The increasing incidence of domestic violence is already well documented in the press and some measures have been put in place by the government to help those affected. The other two aspects of family law work – finances and children – are less well reported on, so we will provide a snapshot of what is happening.

Disagreements about existing financial settlements

One obvious effect of lockdown on finances is that, in many cases, there is simply less money available. With so many people unable to work, family lawyers are dealing with more queries about existing financial orders.

A financial order will normally cover things such as what happens to the family home, whether a pension will be shared and how matrimonial property might be transferred. Normally, once these orders are finalised, they are binding even if your income drops. This follows a general rule that a party should get just “one bite of the cherry” rather than be allowed to continually apply for variations. This is the normal rule – but these are not normal times, so more people are considering whether they should apply for variations of existing orders. There is no clear-cut answer as almost everyone has been affected in some way by the lockdown. What is still sound advice is that if a party is considering applying to vary a financial settlement, they should first try to reach an agreement with the other party. If an agreement (say, to temporarily reduce maintenance payments) can be reached, this will be much less expensive than going to court. It is also likely to be quicker as the courts are currently overwhelmed.

Issues with access to children

Another difficult issue, not helped by some confusing initial advice by the government, is how access arrangements should take place during the lockdown. The question of where a child should stay has seen cases of parents using it as an excuse to withhold access. There have also been some unfortunate cases where separated parents have sought to take advantage of the crisis. In one case, a mother tried to have her ex-partner sent to prison for failing to pick up the children, even though it was during the lockdown.

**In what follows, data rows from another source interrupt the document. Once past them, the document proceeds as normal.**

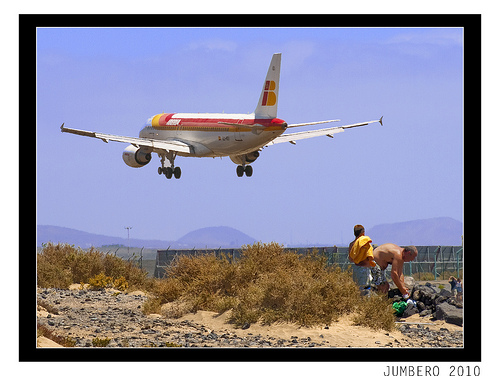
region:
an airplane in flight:
[57, 47, 394, 185]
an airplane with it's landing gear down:
[52, 51, 394, 184]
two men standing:
[341, 219, 415, 305]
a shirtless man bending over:
[372, 236, 417, 301]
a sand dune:
[141, 291, 463, 351]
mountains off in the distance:
[32, 216, 268, 246]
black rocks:
[409, 281, 468, 328]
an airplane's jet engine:
[115, 141, 157, 172]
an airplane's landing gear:
[229, 157, 257, 180]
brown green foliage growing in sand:
[142, 237, 399, 329]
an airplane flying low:
[53, 47, 397, 185]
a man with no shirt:
[371, 231, 436, 288]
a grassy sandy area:
[38, 235, 400, 347]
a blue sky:
[38, 28, 460, 247]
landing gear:
[157, 160, 263, 184]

Issues of contact with children can be difficult even at the best of times. The president of the High Court family division, Sir Andrew McFarlane, issued guidance to warring parents that they were expected to act sensibly. He also warned that parents could change the letter of an order but should act in the spirit of any custody arrangements made.

It remains to be seen exactly how the crisis and lockdown will fully impact those providing matrimonial advice. What is certain is that there will be more unique lockdown issues, significant amounts of additional work and little chance that divorce lawyer inboxes will be empty anytime soon.